We read with great interest the article by Brac et al. entitled “Development and validation of the TIC score for early detection of traumatic coagulopathy upon hospital admission: a cohort study” [1]. We congratulate the authors on their work focusing on trauma-induced coagulopathy (TIC), a key outcome early after trauma that increases the risk of mortality and may be treated and potentially reversed if promptly identified [2]. The study demonstrates a simple screening tool for early detection of TIC (defined as PTr > 1.2). The tool was developed using a multivariate regression analysis where coefficients were translated into more easy-to-use integers derived from binary variables. These variables at admission to a trauma center were: point-of-care haemoglobin < 11 g/dL, shock index > 0.9, Glasgow Coma Scale < 9, prehospital fluid resuscitation > 1000 ml, and prehospital norepinephrine. The score achieved an area under the receiver operator curve (AUROC) of 0.82 in the training dataset (n = 984), 0.80 in the validation dataset (n = 2275), 0.93 in the prospective dataset (n = 230), and 0.83 overall (n = 3489).

The authors commented that our previously-developed Bayesian Network (BN) score [3], which also predicts PTr > 1.2, had similar performance but is “not suitable for the early management of severely injured patients because of its complexity (14 variables including 3 laboratory variables) that precludes its timely calculation at the admission to the trauma center”. We respectfully refute this assertion: we designed the tool precisely for use in the early phase of trauma resuscitation.

Firstly, we recognised that the complex set of inter-dependent physiological and injury variables that determine the development of TIC merit a sophisticated approach to modelling.

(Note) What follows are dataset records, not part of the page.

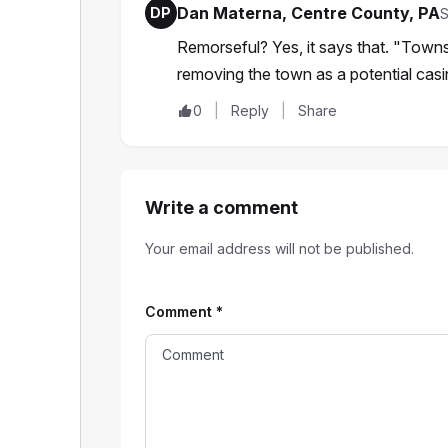
Dan Materna, Centre County, PA
DP
S
Remorseful? Yes, it says that. "Towns
removing the town as a potential casi
0
Reply
Share
Write a comment
Your email address will not be published.
Comment
*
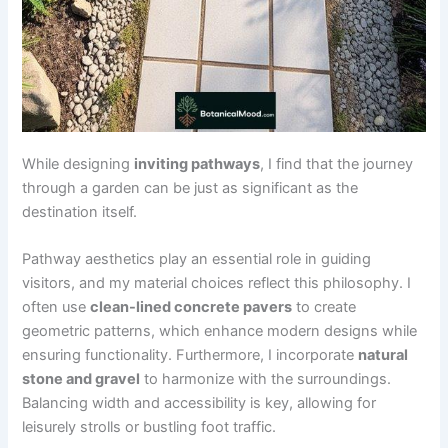
While designing
inviting pathways
, I find that the journey
through a garden can be just as significant as the
destination itself.
Pathway aesthetics play an essential role in guiding
visitors, and my material choices reflect this philosophy. I
often use
clean-lined concrete pavers
to create
geometric patterns, which enhance modern designs while
ensuring functionality. Furthermore, I incorporate
natural
stone and gravel
to harmonize with the surroundings.
Balancing width and accessibility is key, allowing for
leisurely strolls or bustling foot traffic.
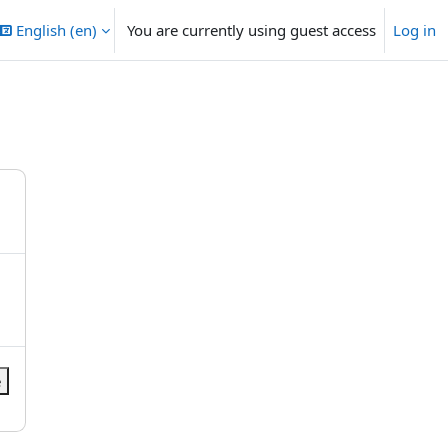
English ‎(en)‎
You are currently using guest access
Log in
e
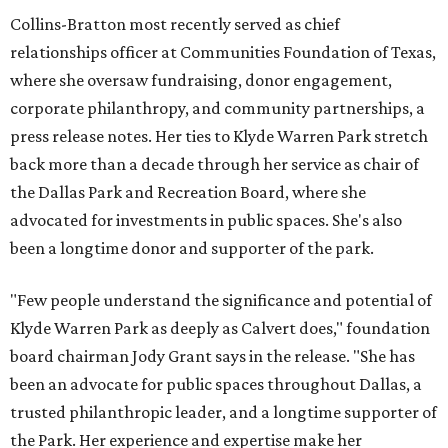
Collins-Bratton most recently served as chief
relationships officer at Communities Foundation of Texas,
where she oversaw fundraising, donor engagement,
corporate philanthropy, and community partnerships, a
press release notes. Her ties to Klyde Warren Park stretch
back more than a decade through her service as chair of
the Dallas Park and Recreation Board, where she
advocated for investments in public spaces. She's also
been a longtime donor and supporter of the park.
"Few people understand the significance and potential of
Klyde Warren Park as deeply as Calvert does," foundation
board chairman Jody Grant says in the release. "She has
been an advocate for public spaces throughout Dallas, a
trusted philanthropic leader, and a longtime supporter of
the Park. Her experience and expertise make her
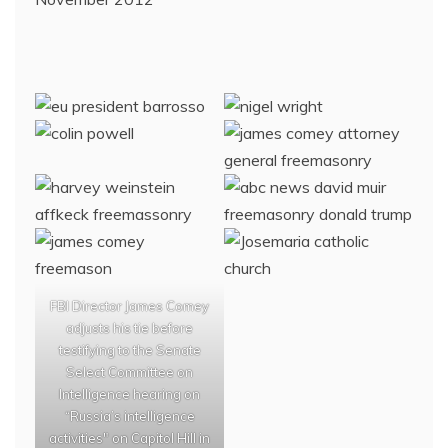
FBI Director James Comey
adjusts his tie before
testifying to the Senate
Select Committee on
Intelligence hearing on
“Russia’s intelligence
activities" on Capitol Hill in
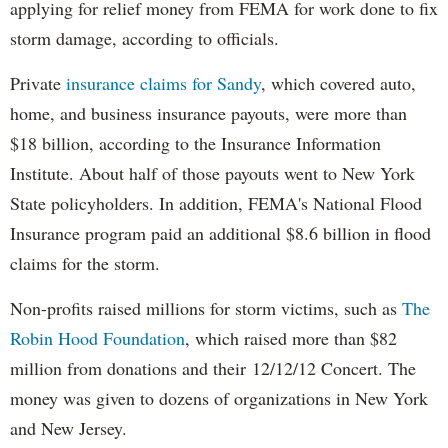
applying for relief money from FEMA for work done to fix
storm damage, according to officials.
Private
insurance claims for Sandy
, which covered auto,
home, and business insurance payouts, were more than
$18 billion, according to the Insurance Information
Institute. About half of those payouts went to New York
State policyholders. In addition, FEMA's National Flood
Insurance program paid an additional $8.6 billion in flood
claims for the storm.
Non-profits raised millions for storm victims, such as
The
Robin Hood Foundation
, which raised more than $82
million from donations and their 12/12/12 Concert. The
money was given to dozens of organizations in New York
and New Jersey.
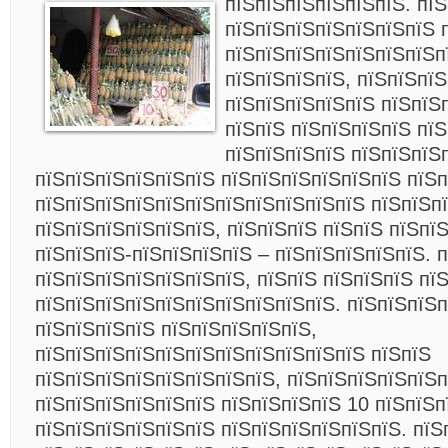
пїЅпїЅпїЅпїЅпїЅпїЅ.
пїЅ
пїЅпїЅпїЅпїЅпїЅпїЅпїЅ 
пїЅпїЅпїЅпїЅпїЅпїЅпїЅп
пїЅпїЅпїЅпїЅ, пїЅпїЅпїЅ
пїЅпїЅпїЅпїЅпїЅ пїЅпїЅ
пїЅпїЅ пїЅпїЅпїЅпїЅ пї
пїЅпїЅпїЅпїЅ пїЅпїЅпїЅ
пїЅпїЅпїЅпїЅпїЅпїЅ пїЅпїЅпїЅпїЅпїЅпїЅ пїЅп
пїЅпїЅпїЅпїЅпїЅпїЅпїЅпїЅпїЅпїЅпїЅ пїЅпїЅп
пїЅпїЅпїЅпїЅпїЅпїЅ, пїЅпїЅпїЅ пїЅпїЅ пїЅпї
пїЅпїЅпїЅ-пїЅпїЅпїЅпїЅ – пїЅпїЅпїЅпїЅпїЅ. 
пїЅпїЅпїЅпїЅпїЅпїЅпїЅ, пїЅпїЅ пїЅпїЅпїЅ пї
пїЅпїЅпїЅпїЅпїЅпїЅпїЅпїЅпїЅпїЅ. пїЅпїЅпїЅп
пїЅпїЅпїЅпїЅ пїЅпїЅпїЅпїЅпїЅ,
пїЅпїЅпїЅпїЅпїЅпїЅпїЅпїЅпїЅпїЅпїЅ пїЅпїЅ
пїЅпїЅпїЅпїЅпїЅпїЅпїЅпїЅ, пїЅпїЅпїЅпїЅпїЅп
пїЅпїЅпїЅпїЅпїЅпїЅ пїЅпїЅпїЅпїЅ 10 пїЅпїЅп
пїЅпїЅпїЅпїЅпїЅпїЅ пїЅпїЅпїЅпїЅпїЅпїЅ. пїЅ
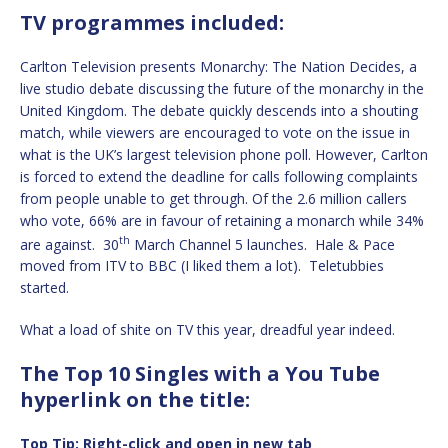
TV programmes included:
Carlton Television presents Monarchy: The Nation Decides, a
live studio debate discussing the future of the monarchy in the
United Kingdom. The debate quickly descends into a shouting
match, while viewers are encouraged to vote on the issue in
what is the UK’s largest television phone poll. However, Carlton
is forced to extend the deadline for calls following complaints
from people unable to get through. Of the 2.6 million callers
who vote, 66% are in favour of retaining a monarch while 34%
th
are against. 30
March Channel 5 launches. Hale & Pace
moved from ITV to BBC (I liked them a lot). Teletubbies
started.
What a load of shite on TV this year, dreadful year indeed.
The Top 10 Singles with a You Tube
hyperlink on the title:
Top Tip: Right-click and open in new tab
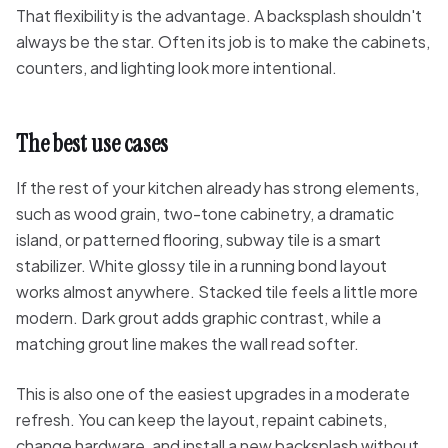
That flexibility is the advantage. A backsplash shouldn't
always be the star. Often its job is to make the cabinets,
counters, and lighting look more intentional.
The best use cases
If the rest of your kitchen already has strong elements,
such as wood grain, two-tone cabinetry, a dramatic
island, or patterned flooring, subway tile is a smart
stabilizer. White glossy tile in a running bond layout
works almost anywhere. Stacked tile feels a little more
modern. Dark grout adds graphic contrast, while a
matching grout line makes the wall read softer.
This is also one of the easiest upgrades in a moderate
refresh. You can keep the layout, repaint cabinets,
change hardware, and install a new backsplash without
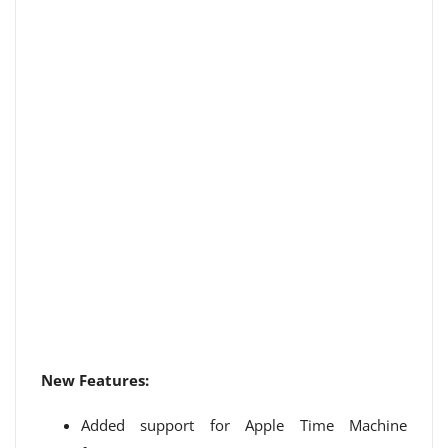
New Features:
Added support for Apple Time Machine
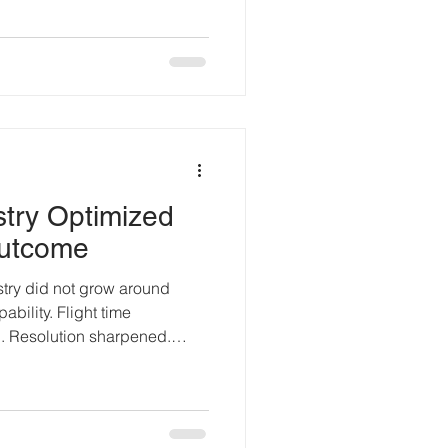
 landed: drone technology
ue board on a hobbyist
ino existed, serious
 defense programs, and
 flying autopilots, testing
try Optimized
Outcome
try did not grow around
ability. Flight time
 Resolution sharpened.
my accelerated. Each new
ance problem. Very few
 The Incentives That Shaped
s driven by novelty. “What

Compared to logistic regression models—which apply fixed coefficients to a pre-determined list of variables, all of which must be present to calculate an output—BNs allow the causal modelling of complex systems and enable the incorporation of data from meta-analyses, expert knowledge and data, mitigating the risk of over-fitting and enhancing generalisability [3]. BNs can account for non-linear and hierarchical relationships between multiple continuous and categorical variables in data. Contrastingly, in regression models such as that employed by Brac et al. [4] continuous data are dichotomised, which reduces precision, especially in the case of non-linear relationships between predictors and the outcome, and does not exploit the richness of the data. These design choices enabled excellent overall performance of our BN model, measured by discrimination (AUROC 0.93 versus 0.83 compared to Brac et al.) and calibration (Brier score 0.06 versus 0.115). It stands to reason that a BN is more “suitable for the early management of severely injured patients” than a logistic regression model if the BN is better at predicting the desired outcome (TIC).

Secondly, we recognised that there is considerable uncertainty in early trauma [5]. Prediction tools should acknowledge this by permitting prediction even in the absence of some modelled variables. The statistical strength of the conditional probabilities employed in our model is robust enough to withstand absent variables, which are calculated using the prior probabilities. This permits updating predictions as more information becomes available and precision increases with more information. In a limited prospective evaluation, AUROC was 0.77 within seconds of arrival to the Resuscitation Bay of our Emergency Department, 0.84 within 3 min, and 0.87 within 6–15 min (with results from point-of-care arterial blood gas analysis) [6]. In other words, a prediction could be calculated sooner (with incomplete data) than a 5-input logistic regression, and if the decision can wait a few minutes, our BN model delivers a more accurate result. In contrast, logistical regression models cannot work with missing variables.

Thirdly, we recognised that whether a risk prediction is used depends on much more than simply providing information in a timely manner. Factors that may affect the adoption of a decision-support system in pre-hospital or hospital trauma care include its predictive accuracy, trustworthiness, usability, usefulness, understandability, and availability [7]. The best model for an end user may not necessarily be the simplest model. With modern computing power and user interface/user experience (UI/UX) design, there may no longer be a need to sacrifice model performance to achieve usability.